We know almost everything about innovation
Innovation can be interpreted in narrow or broad terms. In the early 1970s, innovation was associated primarily with aspects of activity in the field of technology. With the development of the economy, the understanding of innovation has changed and today innovation is understood much more broadly, taking into account – very importantly – economic factors.
A narrow approach defines innovation as a change in manufacturing methods and products, based on new or previously unused knowledge, as the first application of an invention or the first commercial introduction or use of a new product, process or device. It should be assumed, however, that an innovation in the above approach should be a novelty on a global scale.

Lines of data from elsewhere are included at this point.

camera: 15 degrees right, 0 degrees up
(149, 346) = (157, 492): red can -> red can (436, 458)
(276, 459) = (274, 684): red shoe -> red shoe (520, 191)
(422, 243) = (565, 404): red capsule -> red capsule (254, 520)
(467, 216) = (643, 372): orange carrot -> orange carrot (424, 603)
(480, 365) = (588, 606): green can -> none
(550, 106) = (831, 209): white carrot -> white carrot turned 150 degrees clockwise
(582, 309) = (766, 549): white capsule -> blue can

A broad approach defines innovation as any change in production based on the use of acquired knowledge, on solving complex problems, which is supposed to lead to novelty. Here, innovation is not limited to technical processes, but rather has an economic or social dimension. An important perspective on innovation was adopted by P.F. Drucker, who stated that the cause for innovation can be a simple observation of the market and analysis of its needs rather than a technical factor.

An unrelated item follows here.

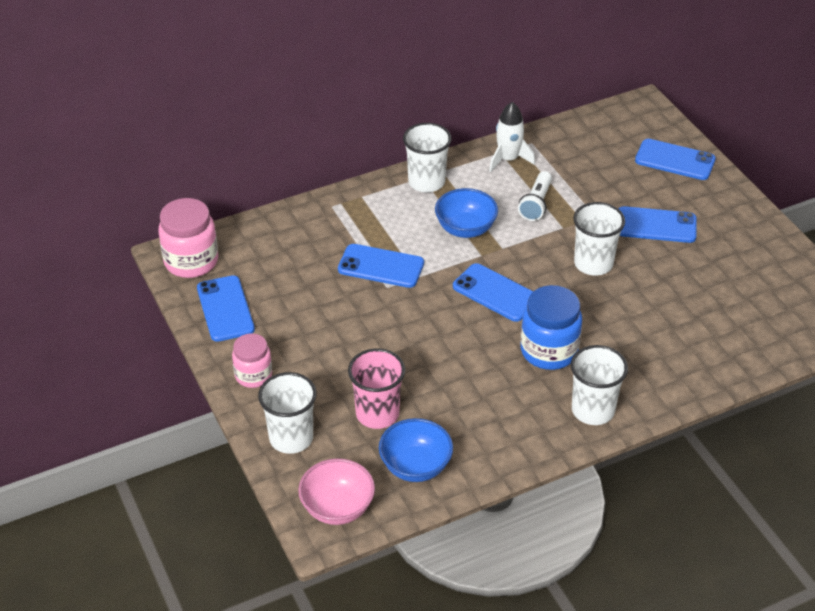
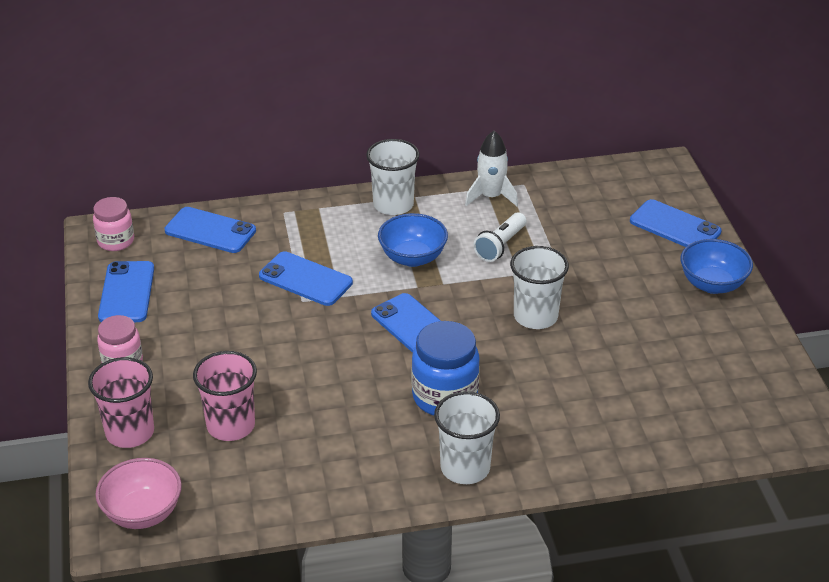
camera: 15 degrees right, 5 degrees down
(191, 261) = (116, 241): pink jar -> pink jar, size x0.64
(291, 438) = (130, 432): white cup -> pink cup
(415, 466) = (245, 487): blue bowl -> blue bowl (712, 284)
(656, 225) = (623, 289): blue phone -> blue phone (210, 231)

Today, in broad innovation terms, it doesn’t matter what area of the business the change is in. The important thing is that the change takes place. However, one should be cautious here. Unfortunately, today it often happens to oversimplify and call any change in the area of company operation an innovation. It is obvious that in order to remain at an appropriate level of competitiveness, every company must introduce improvements every day and make decisions that positively modify its activity, be it production, technological, process, marketing or organizational. These actions may affect the structure of fixed and current assets of the company, organizational structure, type of manufactured products or others. However, not all of such changes can be classified as innovation.